I grabbed the tape and disks with the video from our trip and cued up the video of the center.

It was just as I remembered -- a low, brick building. There was one main entrance. A sergeant/nurse was directing traffic as people constantly moved in and out. Once inside, the space was about the size of a basketball court. And there were lines, lines of soldiers everywhere. The lines to our right were about half a dozen soldiers deep. Those folks were standing.

To the left, about 60 or so soldiers were waiting in another line. They got to sit in metal folding chairs. But as the line moved, they moved from chair to chair. I don't think any of them got to sit in the same chair more than 30 seconds. The place looked like the Department of Motor Vehicles at lunchtime on the last Friday of the month. Only everybody was in Army camouflage fatigues.

Beyond those lines were cubicles, each one with a least one line leading into it. All these soldiers were getting paperwork stamped or signed. Or they were undergoing routine medical examinations. One area was just for vaccinations. Everyone got poked with a needle at least once.

Video: What happened at Fort Hood?
Video: A look at sprawling Fort Hood

Everything was done out in the open, with only cubicle walls to keep soldiers in one line from seeing what soldiers in the other line were going through.

I was able to wander around and watch, while Barbara talked to the top officers and Phil took video of all the goings on.

I remember the only place where someone could get privacy was way in the back, a few small offices with walls and a door that could be closed. I was told that's where soldiers would be taken if a routine mental health exam indicated a more thorough one might be needed.

What I don't remember was a back door. There may have been one. I probably missed it. But the only door I remember is the one where the sergeant/nurse was directing traffic. And I've been thinking about her as the details of the shootings emerged.

The sergeant/nurse was a no-nonsense woman. She'd greet everyone just as they walked in (first making sure they removed their hats). If they had the right paperwork, she sent them to the first of what would be many lines. If they didn't have the right paperwork, she'd turn them around and send them out to get it.

And when the soldiers had gone through all the lines, there was to be no loitering by that door. She'd send them on their way.

I don't remember her exact rank. But I know she was a nurse; I asked her because she reminded me of my sister who is a nurse and also skilled at "running the show." After we were done in June, I went to her and told her that while there were plenty of captains, majors and colonels around, I could tell this was her facility. I was grateful she let us take pictures inside there that day. She gave me a quick smile and went right back to work.

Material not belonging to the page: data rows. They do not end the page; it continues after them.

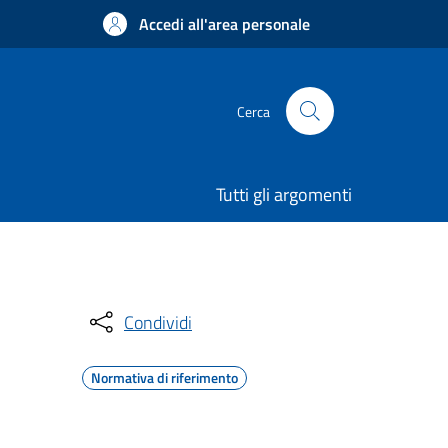
Accedi all'area personale
Cerca
Tutti gli argomenti
Condividi
Normativa di riferimento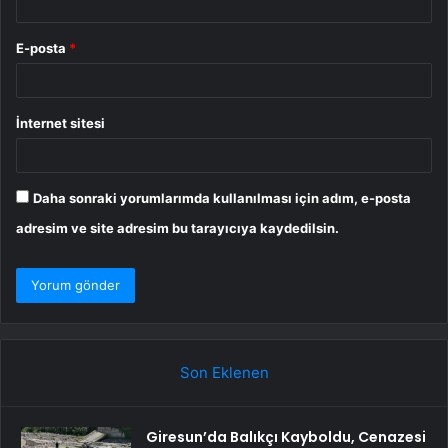
E-posta
*
İnternet sitesi
Daha sonraki yorumlarımda kullanılması için adım, e-posta
adresim ve site adresim bu tarayıcıya kaydedilsin.
Son Eklenen
Giresun’da Balıkçı Kayboldu, Cenazesi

As I write this, I worry about that sergeant/nurse. Since I don't remember her name, I may never know if she was there when the horror erupted. If she was working, I'm sure she would have stopped the gunman, asking him why he was there. If he was holding two guns, he may not have been able to remove his cap. She may not have had enough time to say something. I hope she did not become his first victim. Maybe she's safe and sound, at home with her loved ones.

But 43 others are not safe and sound. And all over the country, people with friends and family Army are worried about their loved ones. Was he or she in that building, stuck in line when the shooting began?